[Start of Available records]

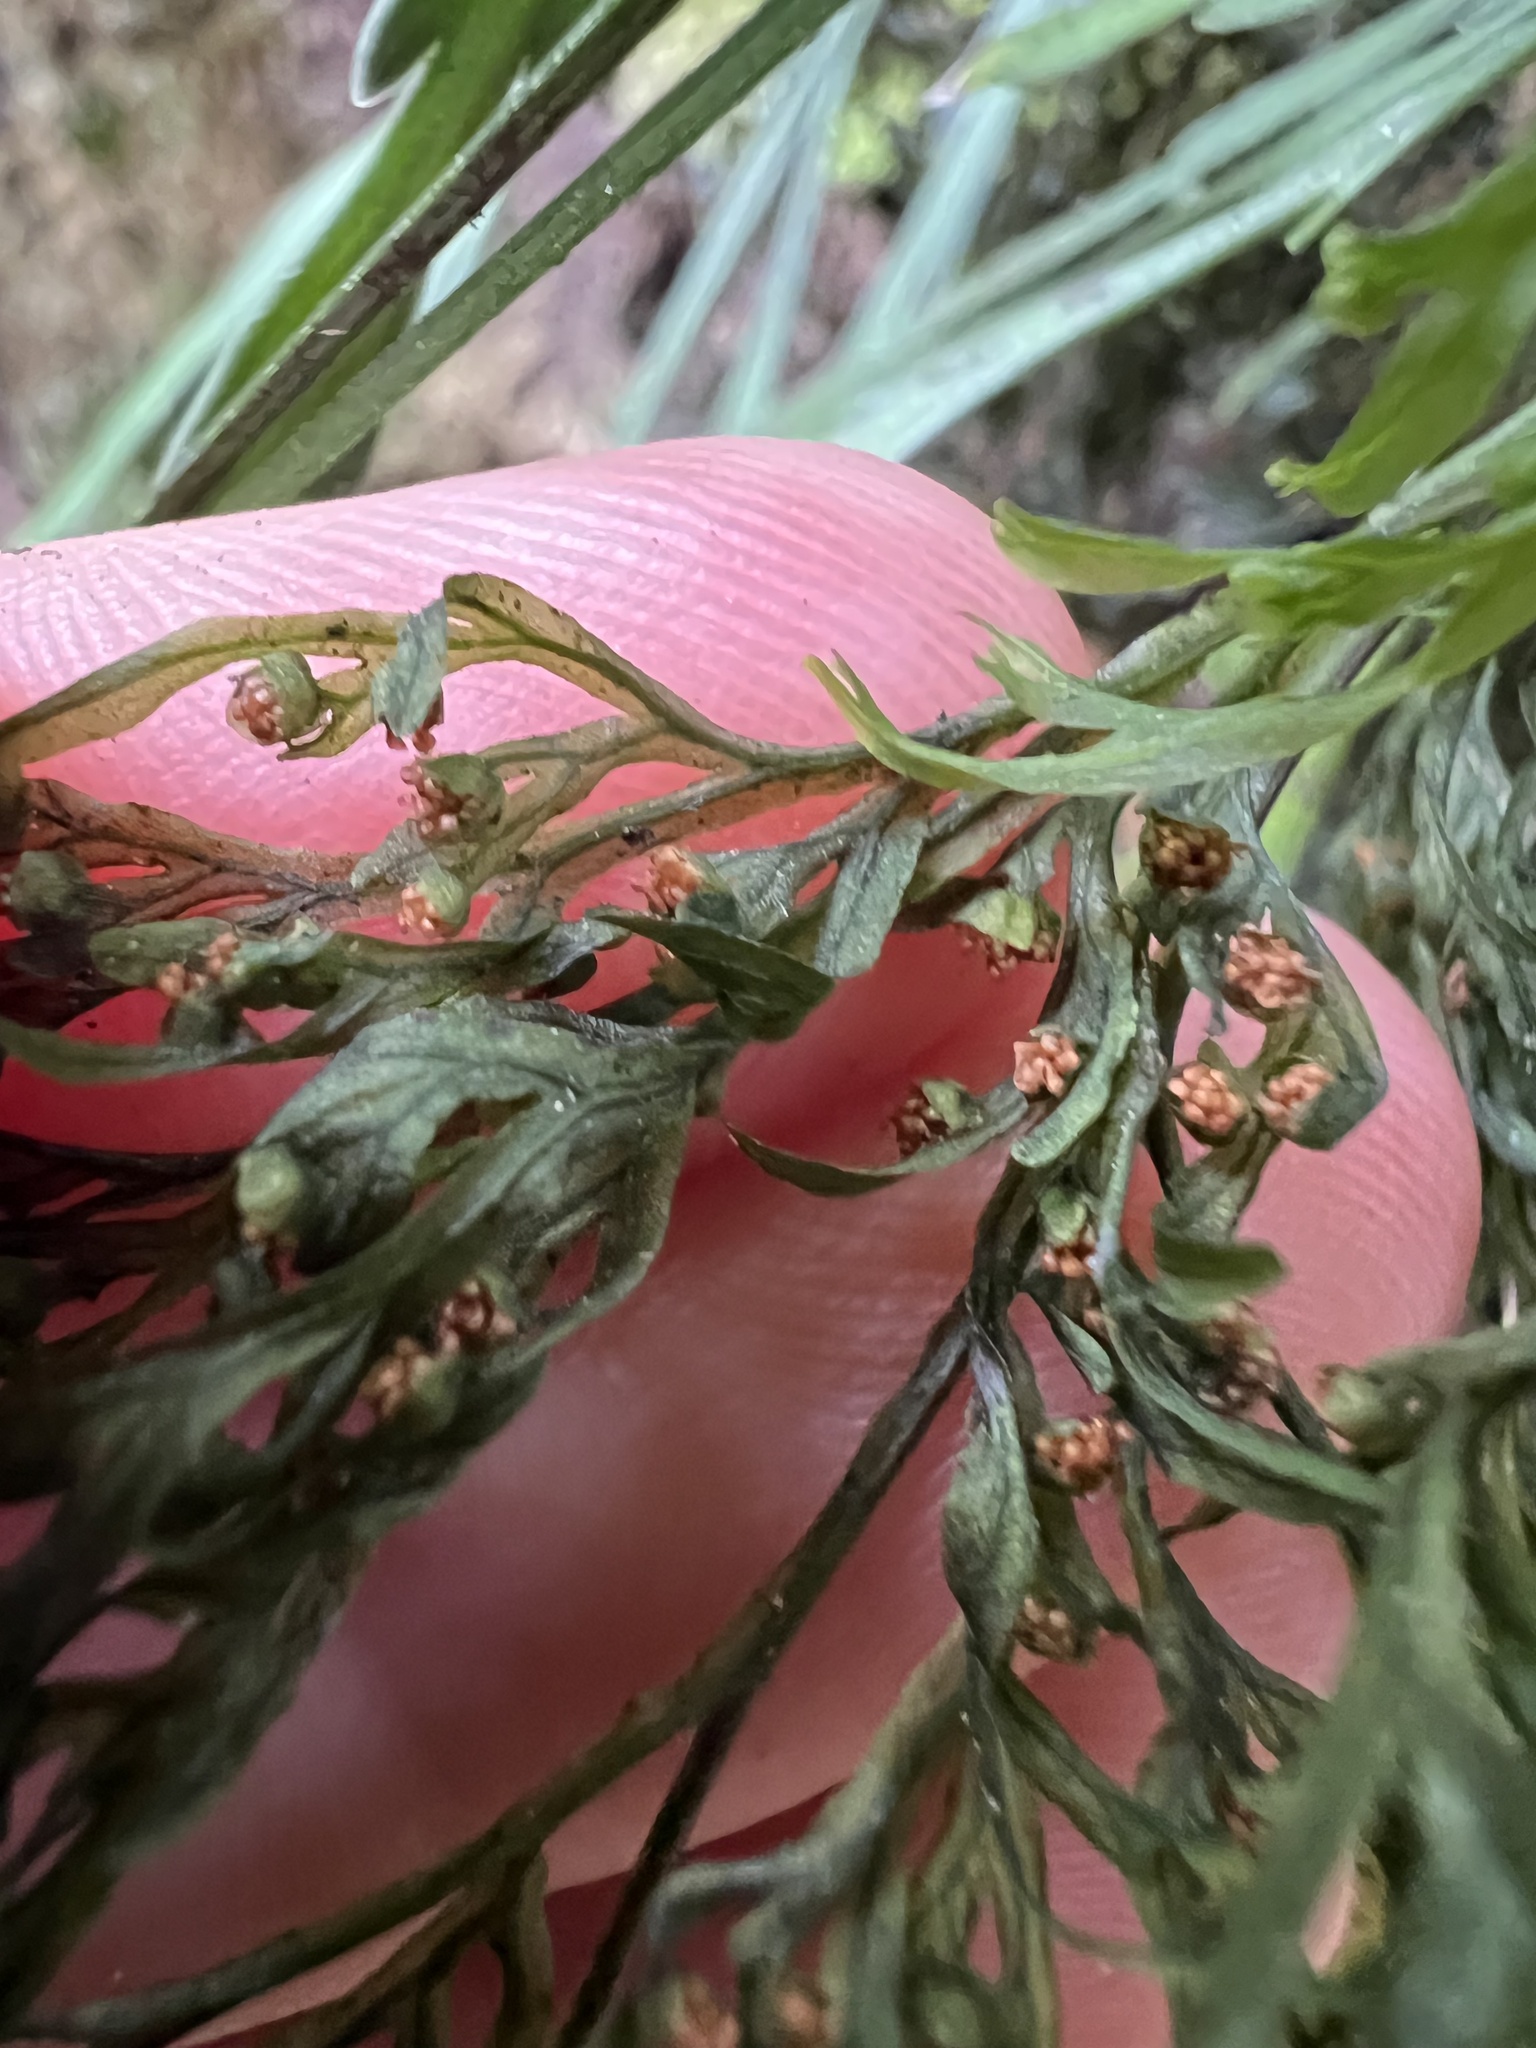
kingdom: Plantae
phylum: Tracheophyta
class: Polypodiopsida
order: Hymenophyllales
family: Hymenophyllaceae
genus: Hymenophyllum
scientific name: Hymenophyllum pulcherrimum
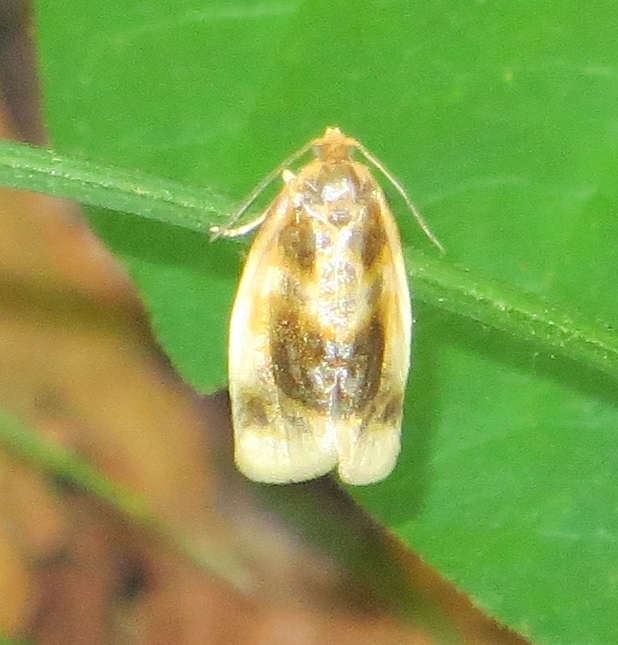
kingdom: Animalia
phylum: Arthropoda
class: Insecta
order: Lepidoptera
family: Tortricidae
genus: Clepsis
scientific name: Clepsis melaleucanus
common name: American apple tortrix
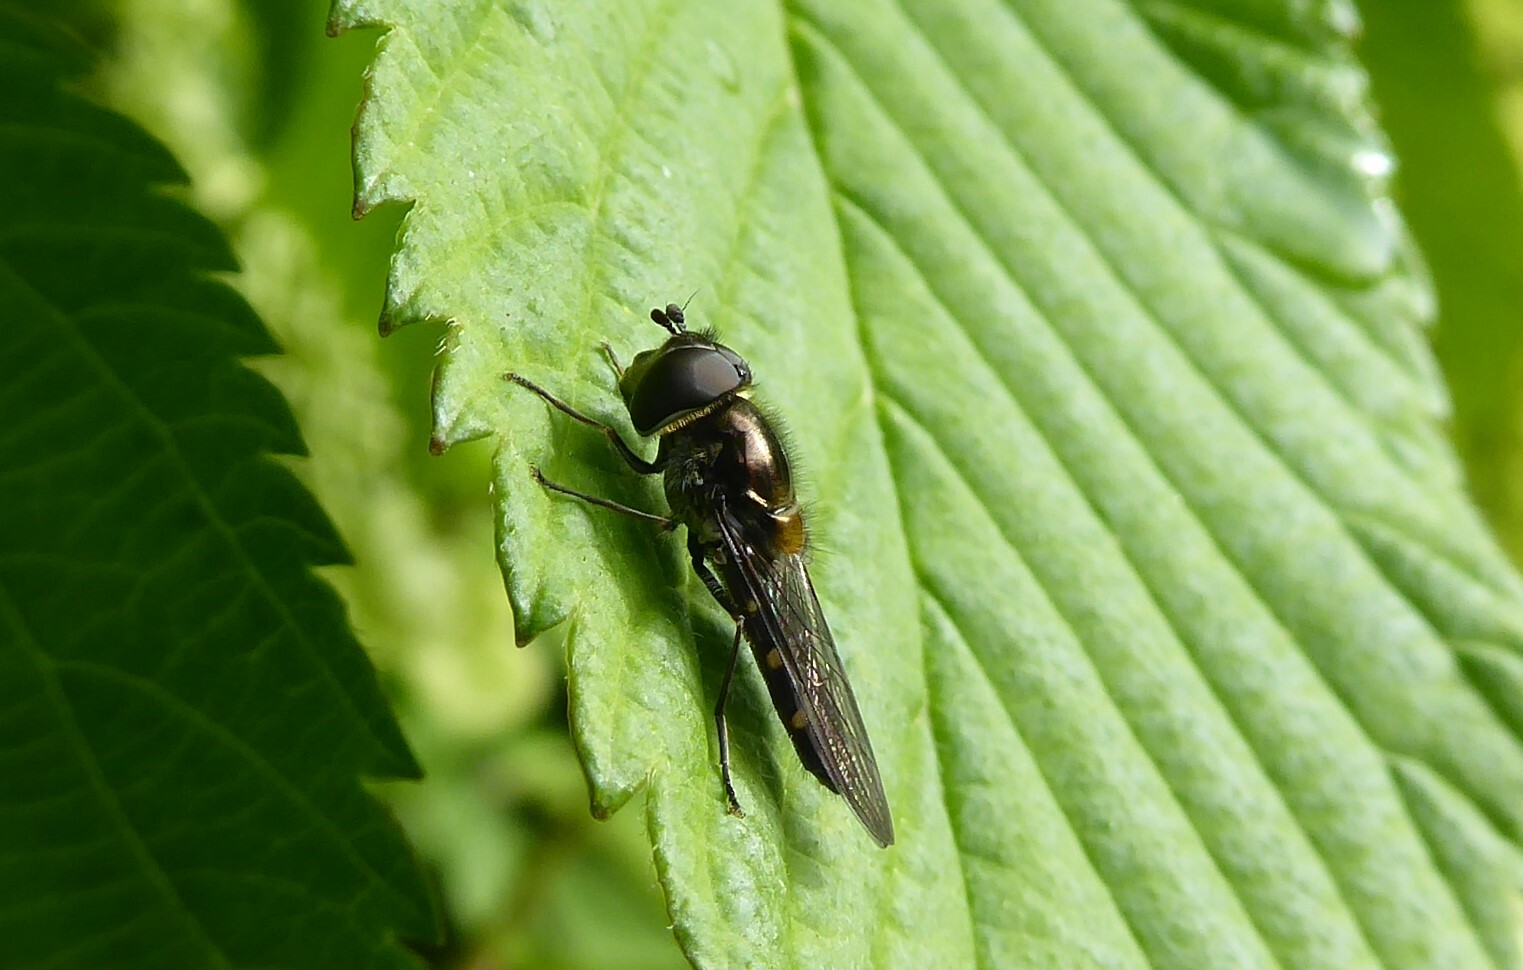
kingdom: Animalia
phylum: Arthropoda
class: Insecta
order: Diptera
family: Syrphidae
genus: Melangyna
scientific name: Melangyna novaezelandiae
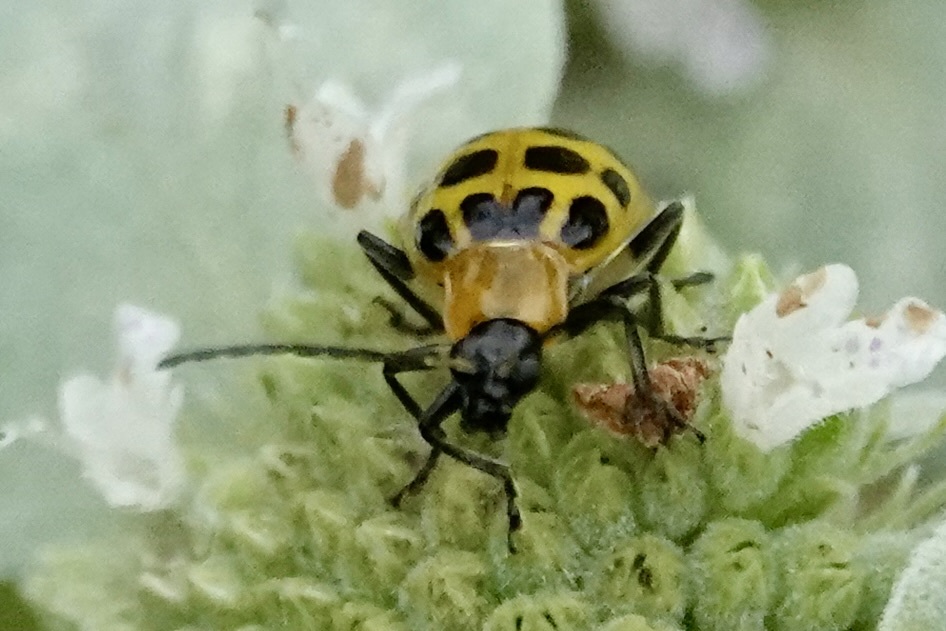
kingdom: Animalia
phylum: Arthropoda
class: Insecta
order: Coleoptera
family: Chrysomelidae
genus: Diabrotica
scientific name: Diabrotica undecimpunctata
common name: Spotted cucumber beetle
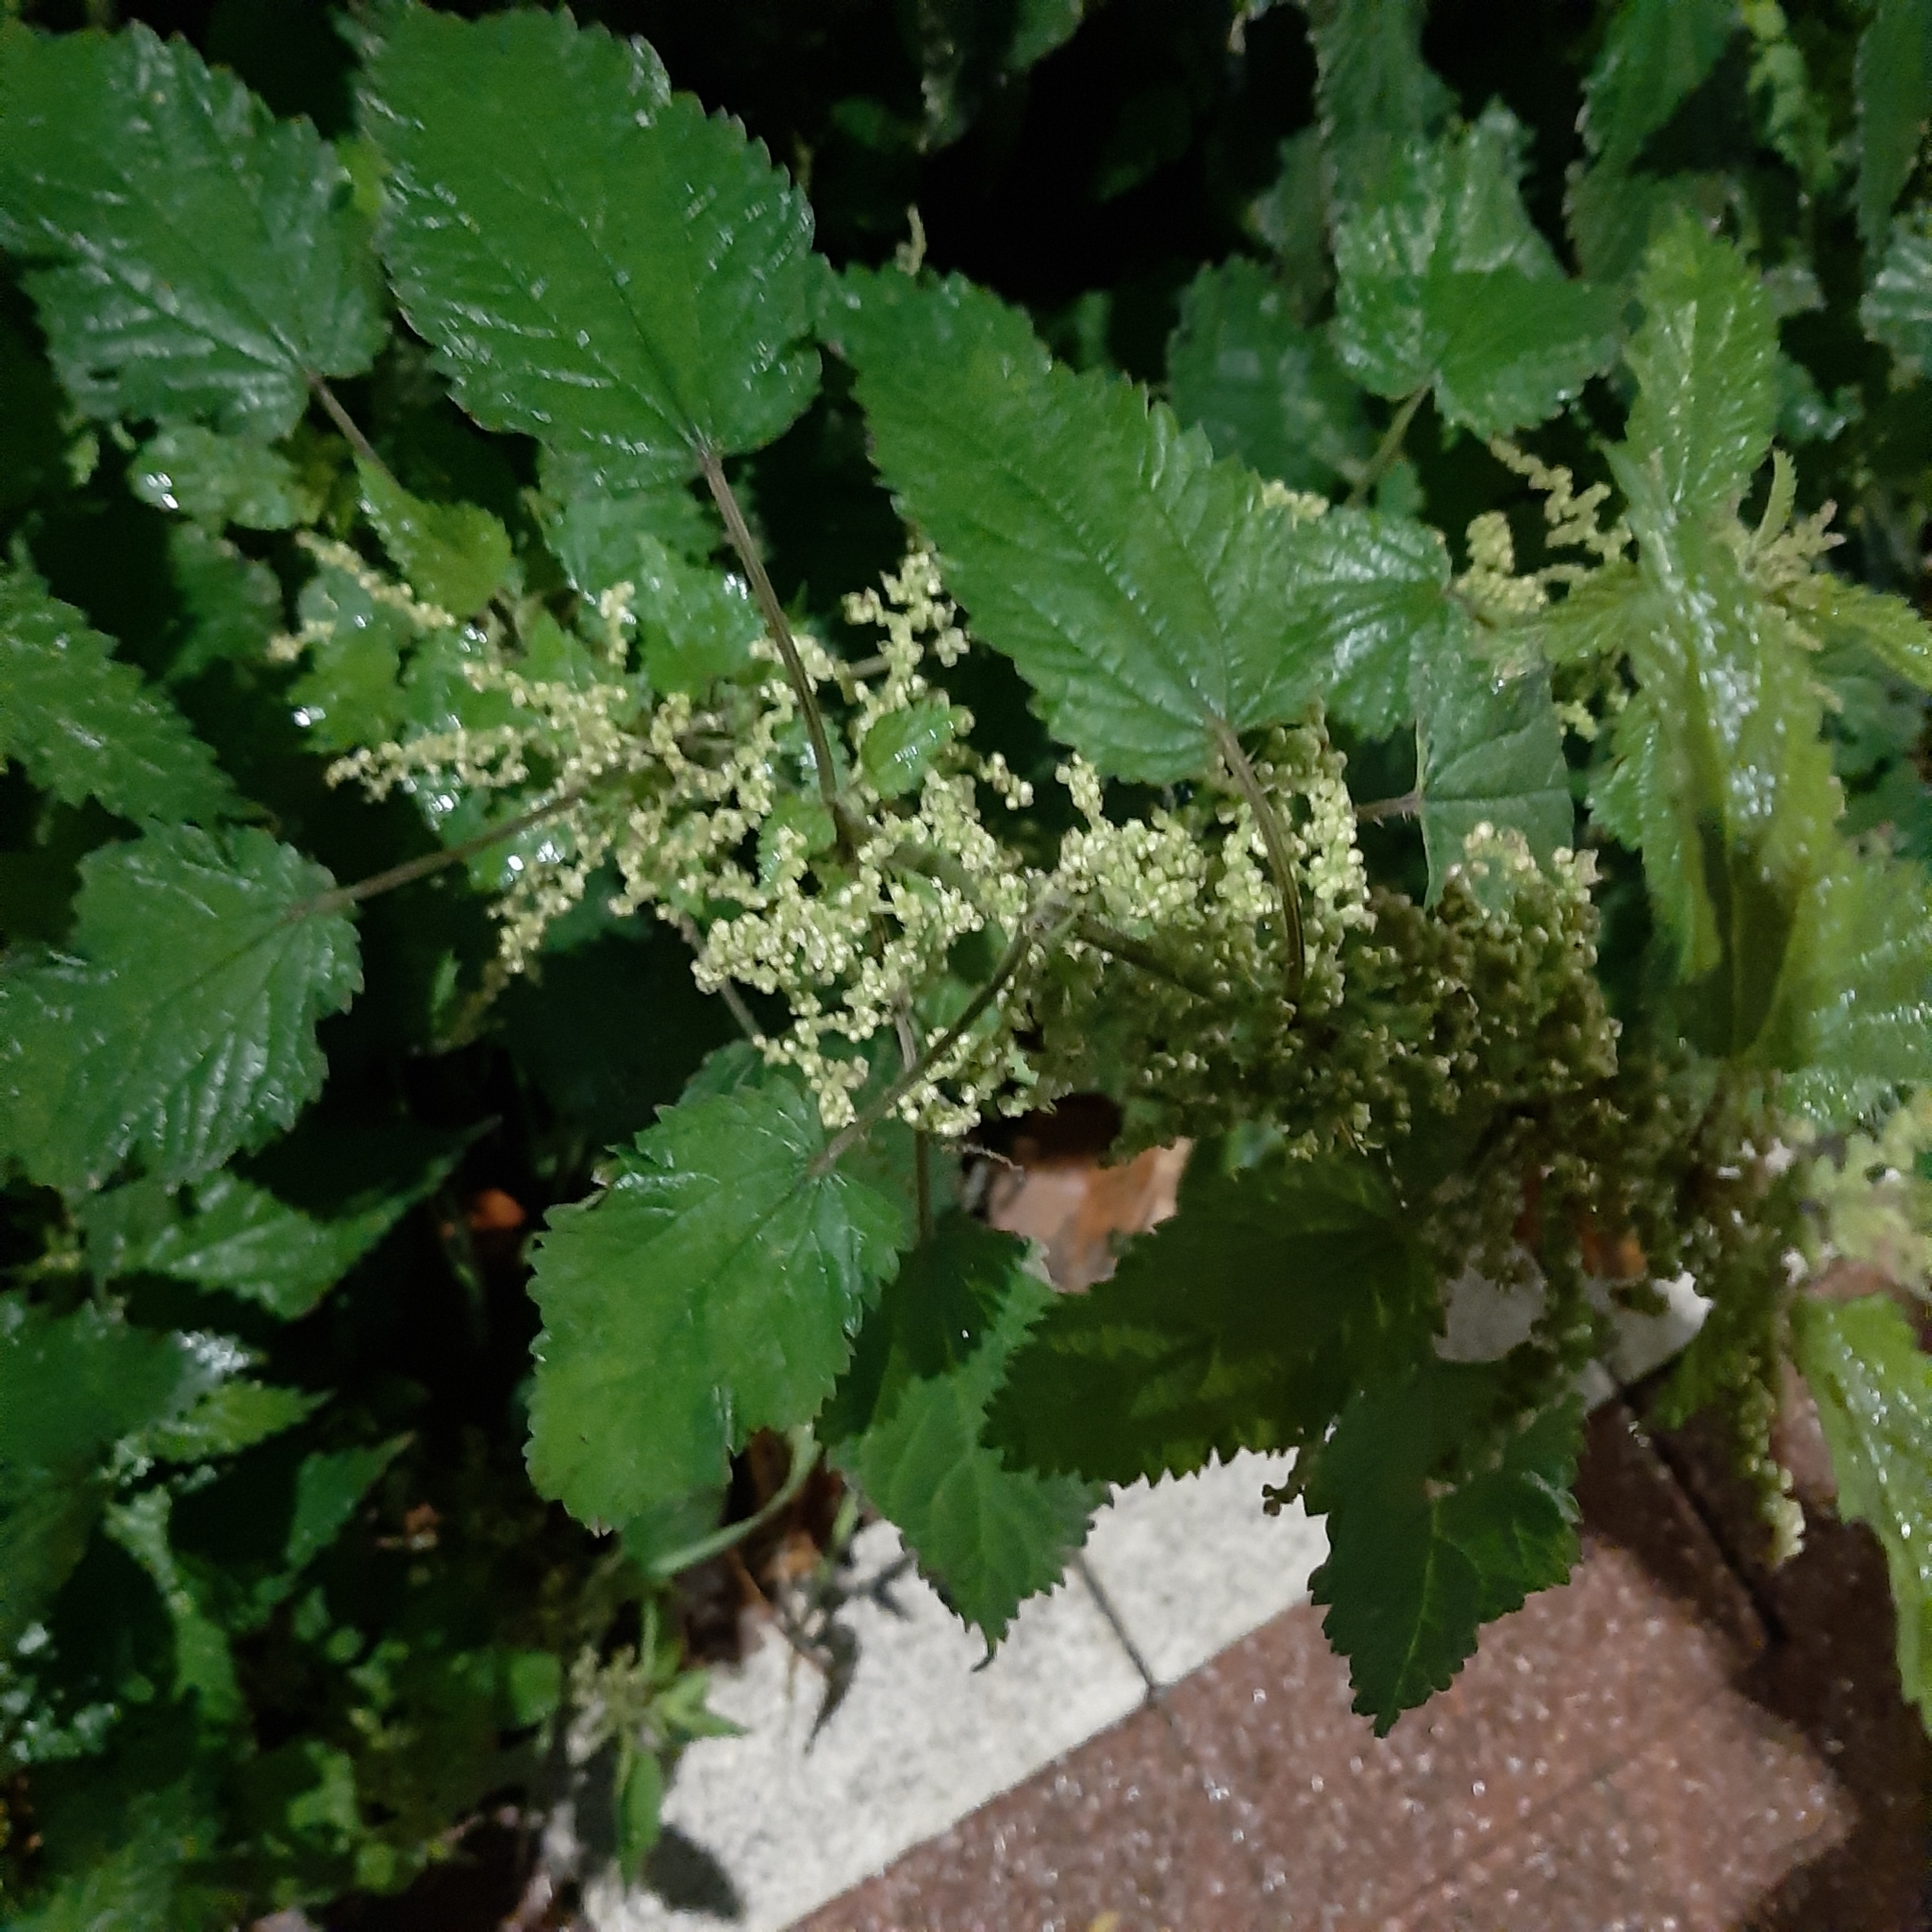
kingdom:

[End of Available records]

● **Exercise objective**:
Please copy every line of the listing above word for word, leaving out the pictures.

● **The result**:
kingdom: Plantae
phylum: Tracheophyta
class: Polypodiopsida
order: Hymenophyllales
family: Hymenophyllaceae
genus: Hymenophyllum
scientific name: Hymenophyllum pulcherrimum
kingdom: Animalia
phylum: Arthropoda
class: Insecta
order: Lepidoptera
family: Tortricidae
genus: Clepsis
scientific name: Clepsis melaleucanus
common name: American apple tortrix
kingdom: Animalia
phylum: Arthropoda
class: Insecta
order: Diptera
family: Syrphidae
genus: Melangyna
scientific name: Melangyna novaezelandiae
kingdom: Animalia
phylum: Arthropoda
class: Insecta
order: Coleoptera
family: Chrysomelidae
genus: Diabrotica
scientific name: Diabrotica undecimpunctata
common name: Spotted cucumber beetle
kingdom:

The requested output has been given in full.